The most important change one needs to do comes from inside: it is crucial to understand the logic of the business world, which is rather simple: everything needs to increase revenue or reduce costs.
Unlike academia, where one is free of cherry-picking problems, in the private sector we often find ourselves doing “menial” work for which we feel overqualified. The truth is that one needs to learn by doing, and if you haven’t done your fair amount of, say, SQL queries, you would not appreciate the job necessary, nor would be able to troubleshoot your algorithms yourself.
In my first job as a data scientist, I was super disappointed because I needed to write long queries and I was expecting to just build some beautiful models on top of the cleansed and sanitized data. I clearly had the wrong attitude, but it took me some time to realize.
Later while interviewing candidates for our team, I met a few PhDs that wanted to climb into manager immediately (or so their salary requirements suggested) on the sole merit that they, well, had a PhD. This sense of detachment of reality is what needs to get off from you first.

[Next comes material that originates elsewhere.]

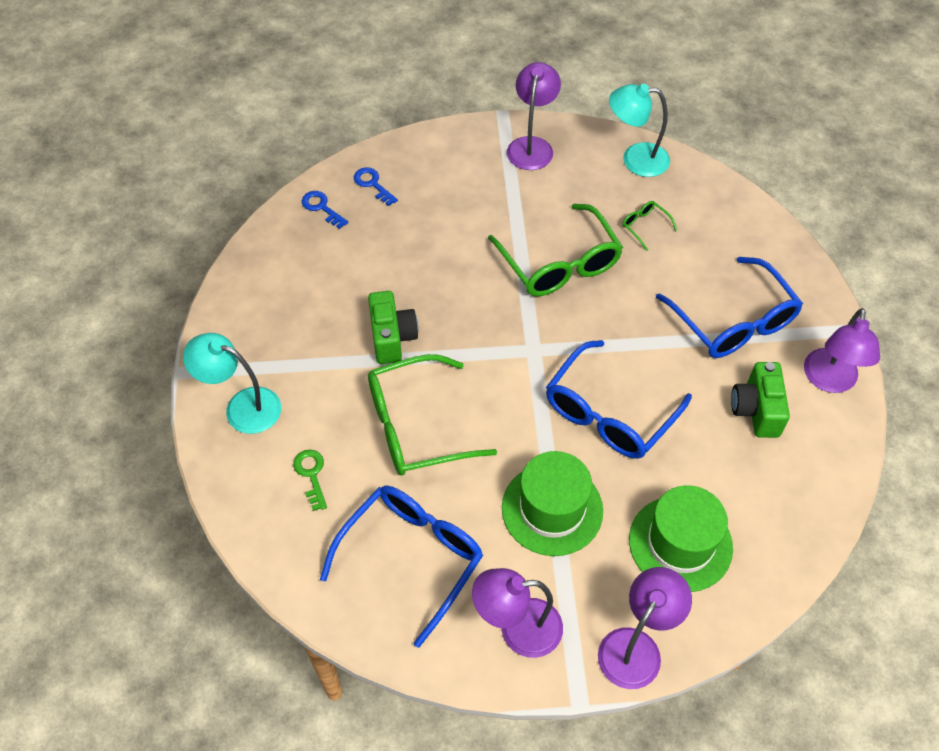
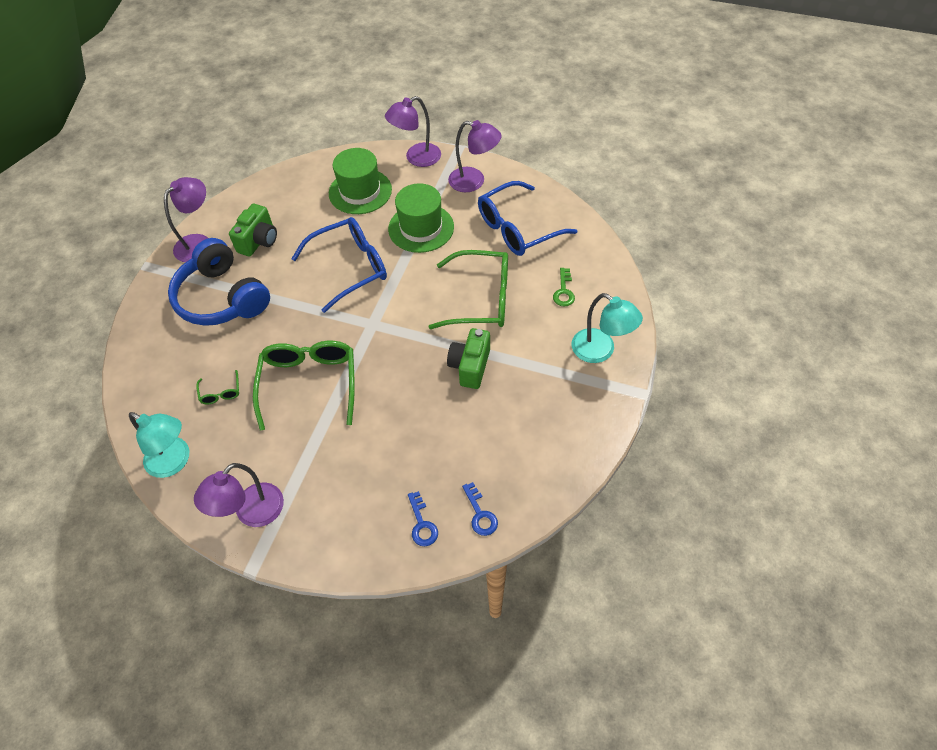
camera: 155 degrees left, 0 degrees up
(733, 322) = (222, 298): blue glasses -> blue headphones

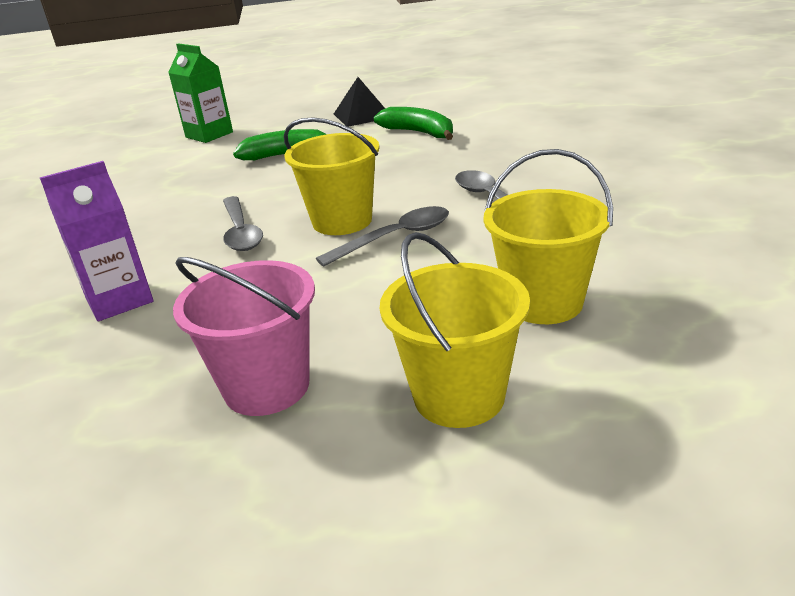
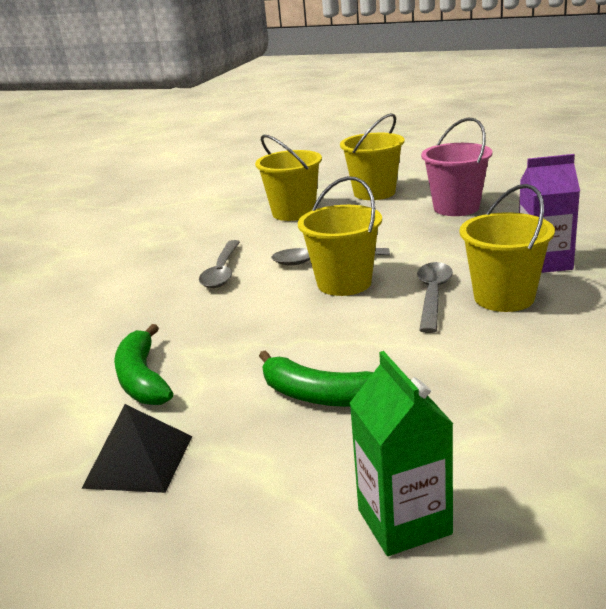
camera: 150 degrees left, 5 degrees down
(167, 247) = (504, 298): none -> yellow bucket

Another source of problems is the relationship with your advisor and close professors. This is a nasty one, and a very case-by-case topic. I had to disclose my leaving from academia at the time I was finishing the thesis, and tradition dictated that it was time for me to find a postdoc. In my case, my advisor was not against my moving out of academia, and he somewhat encouraged it by introducing me to other mathematicians working on close fields who have gone to the private sector. Unfortunately, another professor took it very differently. She was extremely upset about me leaving academia, and she thought I was a traitor and a mercenary that seeked nothing but profit out of life. Interestingly, she often spent lots of grant’s money on taxis with no reason (public transport in Europe is generally fine), but well. This kind of speech affects you personally: you had grown up to become a researcher, and probably it was a long cherished dream to be a professor. But circumstances change, and you can not let yourself be held by your 15-year-old self. Move on.